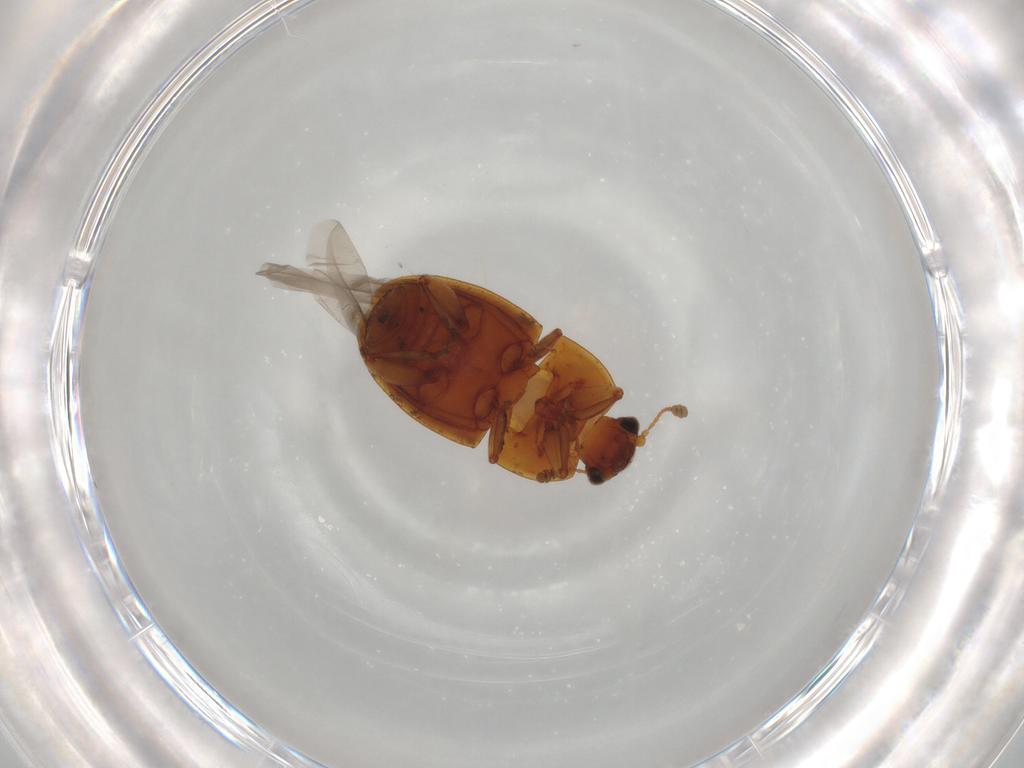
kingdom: Animalia
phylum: Arthropoda
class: Insecta
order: Coleoptera
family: Nitidulidae
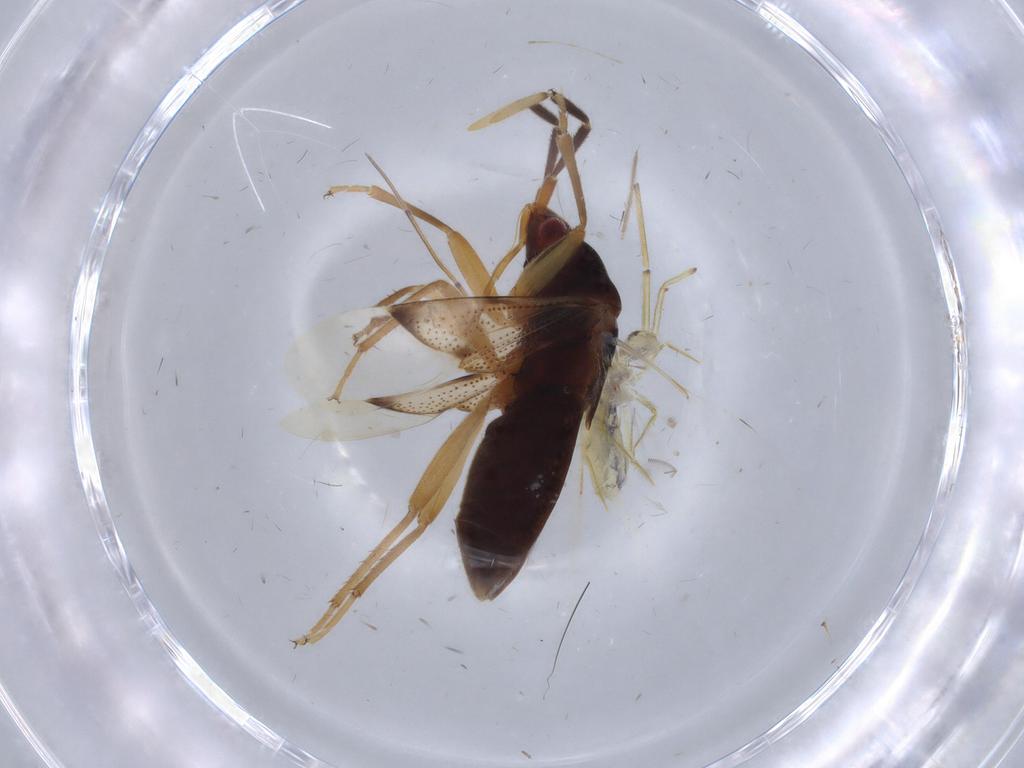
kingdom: Animalia
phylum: Arthropoda
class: Insecta
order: Hemiptera
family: Rhyparochromidae
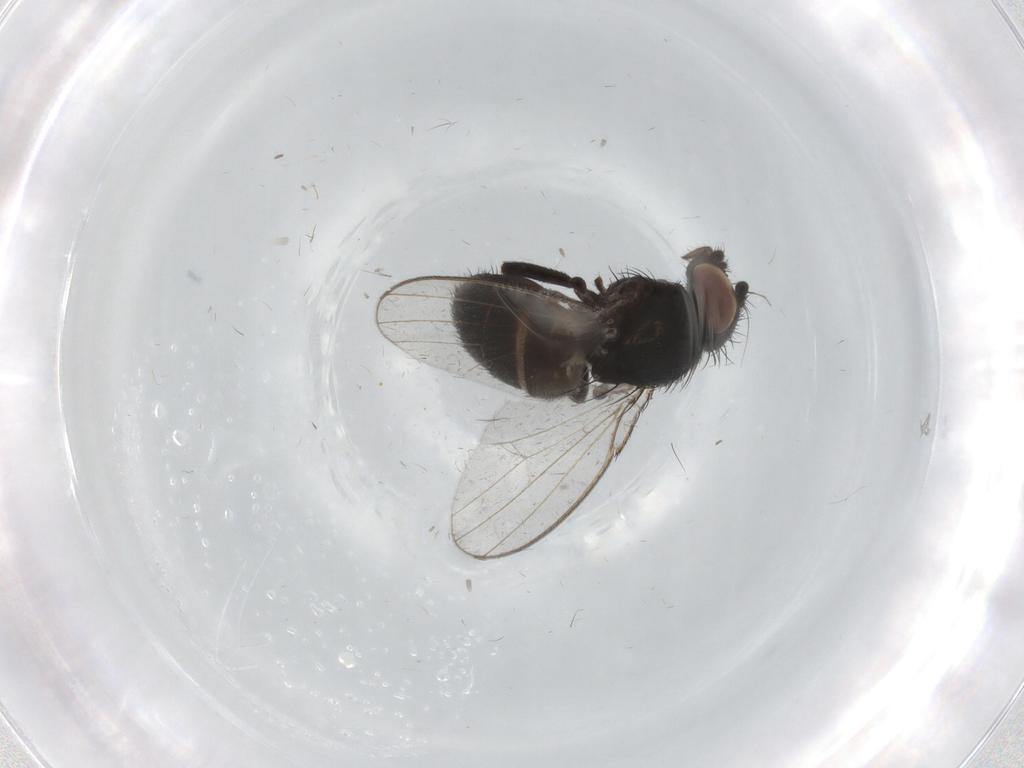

◆ EXERCISE:
Could you retype the records above line for line, with the pictures left out?

◆ ANSWER TO THIS EXERCISE:
kingdom: Animalia
phylum: Arthropoda
class: Insecta
order: Coleoptera
family: Nitidulidae
kingdom: Animalia
phylum: Arthropoda
class: Insecta
order: Hemiptera
family: Rhyparochromidae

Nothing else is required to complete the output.